==== Data for review

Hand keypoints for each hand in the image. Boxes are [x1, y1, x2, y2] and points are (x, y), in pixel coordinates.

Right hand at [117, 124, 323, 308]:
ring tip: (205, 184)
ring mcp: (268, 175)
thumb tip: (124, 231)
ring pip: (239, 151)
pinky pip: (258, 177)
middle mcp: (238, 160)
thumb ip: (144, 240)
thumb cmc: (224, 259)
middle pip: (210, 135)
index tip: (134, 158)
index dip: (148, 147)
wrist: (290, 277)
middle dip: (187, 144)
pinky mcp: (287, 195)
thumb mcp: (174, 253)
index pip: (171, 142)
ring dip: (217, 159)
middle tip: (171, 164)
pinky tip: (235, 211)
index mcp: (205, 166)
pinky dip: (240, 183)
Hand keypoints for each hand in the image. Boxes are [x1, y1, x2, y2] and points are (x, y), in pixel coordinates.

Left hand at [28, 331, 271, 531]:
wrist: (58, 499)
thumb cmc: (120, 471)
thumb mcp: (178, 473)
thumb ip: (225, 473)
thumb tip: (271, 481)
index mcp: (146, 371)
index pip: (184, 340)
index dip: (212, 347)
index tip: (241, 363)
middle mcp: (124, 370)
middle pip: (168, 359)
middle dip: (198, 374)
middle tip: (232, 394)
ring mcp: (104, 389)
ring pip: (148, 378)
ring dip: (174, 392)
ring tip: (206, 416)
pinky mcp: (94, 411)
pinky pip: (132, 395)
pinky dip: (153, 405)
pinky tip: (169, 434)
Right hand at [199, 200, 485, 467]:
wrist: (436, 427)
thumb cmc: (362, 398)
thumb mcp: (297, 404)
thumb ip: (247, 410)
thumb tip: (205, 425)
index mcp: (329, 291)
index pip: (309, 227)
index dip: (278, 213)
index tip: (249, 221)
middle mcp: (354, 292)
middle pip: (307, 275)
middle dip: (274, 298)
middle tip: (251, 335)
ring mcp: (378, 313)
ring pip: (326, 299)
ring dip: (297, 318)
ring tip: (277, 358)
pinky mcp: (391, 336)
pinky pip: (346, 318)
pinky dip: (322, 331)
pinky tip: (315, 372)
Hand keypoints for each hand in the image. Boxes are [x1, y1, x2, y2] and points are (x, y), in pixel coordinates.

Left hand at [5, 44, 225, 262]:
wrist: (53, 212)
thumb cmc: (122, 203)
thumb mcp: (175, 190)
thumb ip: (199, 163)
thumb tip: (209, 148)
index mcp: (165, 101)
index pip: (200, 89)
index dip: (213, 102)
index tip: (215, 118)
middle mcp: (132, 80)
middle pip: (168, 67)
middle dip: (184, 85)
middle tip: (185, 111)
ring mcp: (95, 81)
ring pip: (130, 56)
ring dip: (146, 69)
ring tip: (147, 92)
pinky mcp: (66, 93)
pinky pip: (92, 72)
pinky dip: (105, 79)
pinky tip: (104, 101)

========
==== Data for review

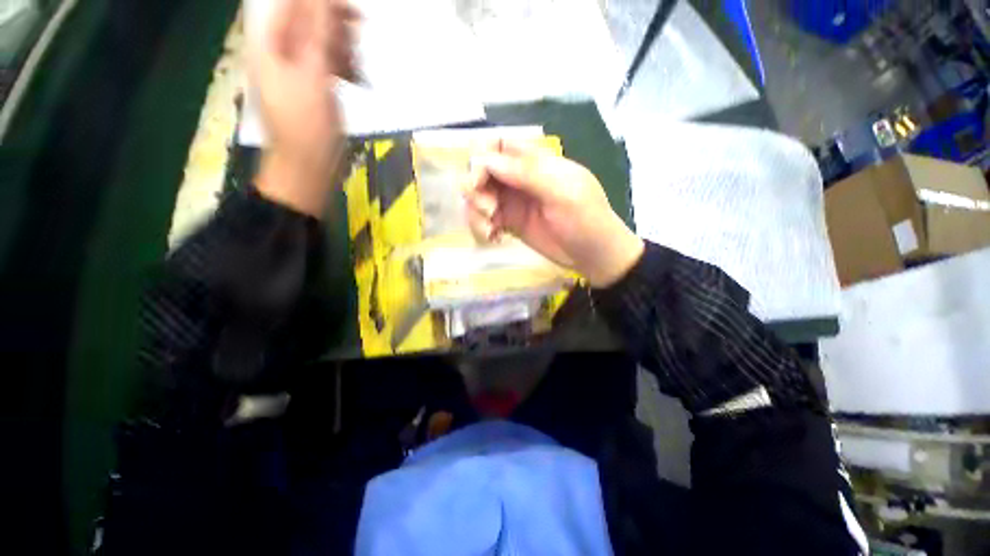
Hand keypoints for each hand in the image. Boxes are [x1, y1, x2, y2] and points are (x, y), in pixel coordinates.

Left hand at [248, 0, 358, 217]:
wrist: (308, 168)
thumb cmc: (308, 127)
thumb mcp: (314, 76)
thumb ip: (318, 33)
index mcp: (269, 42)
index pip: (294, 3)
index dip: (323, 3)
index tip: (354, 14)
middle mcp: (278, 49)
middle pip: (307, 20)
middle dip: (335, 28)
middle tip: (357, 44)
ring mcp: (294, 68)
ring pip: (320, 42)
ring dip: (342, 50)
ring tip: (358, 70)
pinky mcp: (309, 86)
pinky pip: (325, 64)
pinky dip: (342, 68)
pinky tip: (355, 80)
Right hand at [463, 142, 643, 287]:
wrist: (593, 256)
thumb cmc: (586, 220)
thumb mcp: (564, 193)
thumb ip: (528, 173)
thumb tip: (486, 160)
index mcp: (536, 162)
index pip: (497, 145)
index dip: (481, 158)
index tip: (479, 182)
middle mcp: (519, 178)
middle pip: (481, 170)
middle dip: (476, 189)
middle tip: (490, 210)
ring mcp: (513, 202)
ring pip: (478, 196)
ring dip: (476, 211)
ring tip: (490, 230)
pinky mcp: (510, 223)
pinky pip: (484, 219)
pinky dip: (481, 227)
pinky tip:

========

» **Your task**:
Of the lines above, output exactly those from the line bearing "ring dip: (146, 69)" through the line bearing "pinky tip: (104, 101)", inclusive.

» **Completed task**:
ring dip: (146, 69)
ring tip: (147, 92)
pinky mcp: (66, 93)
pinky pip: (92, 72)
pinky dip: (105, 79)
pinky tip: (104, 101)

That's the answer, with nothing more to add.